Microsoft’s playing catch-up in some respects. The CRM elephant in the room, Salesforce, has for years been injecting (or at least attempting to inject) its CRM family of products with AI-powered capabilities. Startups like Glint have embraced AI, too, mostly to automate customer service workflows. But as an increasing number of marketers say they plan to sprinkle AI throughout their content strategies, it might not matter who’s first to the punch, necessarily, but who deploys it first at scale.
“CRM and ERP have long been mission-critical customer and business data sources; however, they frequently require burdensome tasks like manual data entry, content generation and notetaking,” Lamanna said. “Dynamics 365 Copilot automates these tedious tasks and unlocks the full creativity of the workforce.”
Beyond the sales realm, Copilot in Dynamics 365 Business Central, Microsoft’s business management system, tries to streamline creating e-commerce product listings. Lamanna says that Copilot can generate product attributes like color, material and size with descriptions that can be tailored by adjusting things such as the tone of voice, format and length.
It’s a bit like Shopify’s recently introduced AI-generated product descriptions tool, a fact that Lamanna indirectly acknowledged. He pointed out that Business Central customers using Shopify can publish products with AI-generated descriptions to their Shopify store in “just a few clicks” (after they’ve reviewed them for accuracy, hopefully).
Elsewhere, riding the wave of automation in the supply chain industry, Copilot in Microsoft Supply Chain Center can proactively flag issues like weather, financials and geography that might impact supply chain processes.
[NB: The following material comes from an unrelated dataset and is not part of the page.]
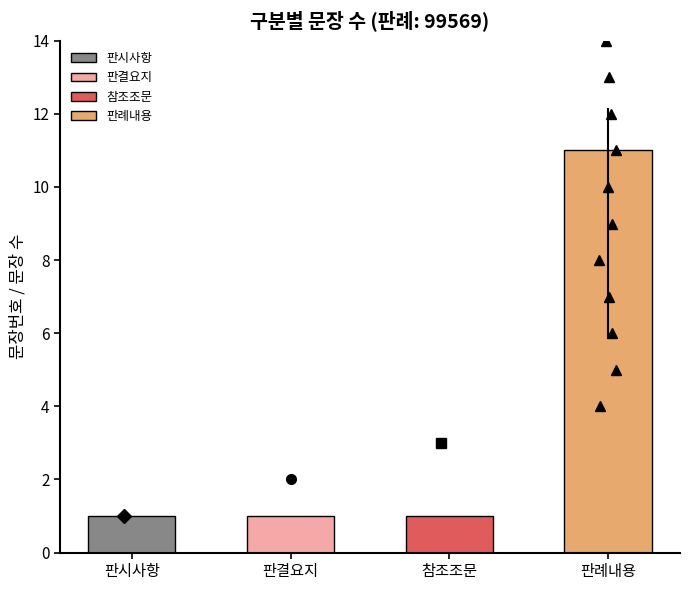

Which category has the lowest value across all series?

판시사항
Supply chain planners can then choose to have Copilot automatically draft an email to alert any impacted partners.
Lamanna argues that even simple AI-imbued processes such as these — automating emails — can lead to a measurable boost in productivity.
“According to our recent survey on business trends, 9 out of 10 workers hope to use AI to reduce repetitive tasks in their jobs. AI-powered assistants are now table stakes for business apps,” Lamanna said. “We believe Dynamics 365 Copilot will help employees get work done faster so organizations can spend more time on the creative, innovative aspects of their jobs — like building long-term customer relationships.”
As always, the truth lies clouded in some marketing fluff. But what’s clear is that Microsoft isn’t slowing its investments in AI and automation. It was just in January that Microsoft invested billions more in OpenAI, and the company’s eager to see a return on investment.
Copilot will be included in existing Dynamics 365 licenses like Dynamics 365 Sales Enterprise and Dynamics 365 Customer Service Enterprise at no additional cost, Microsoft says. It’ll launch in preview beginning March 6, with general availability to follow sometime down the line.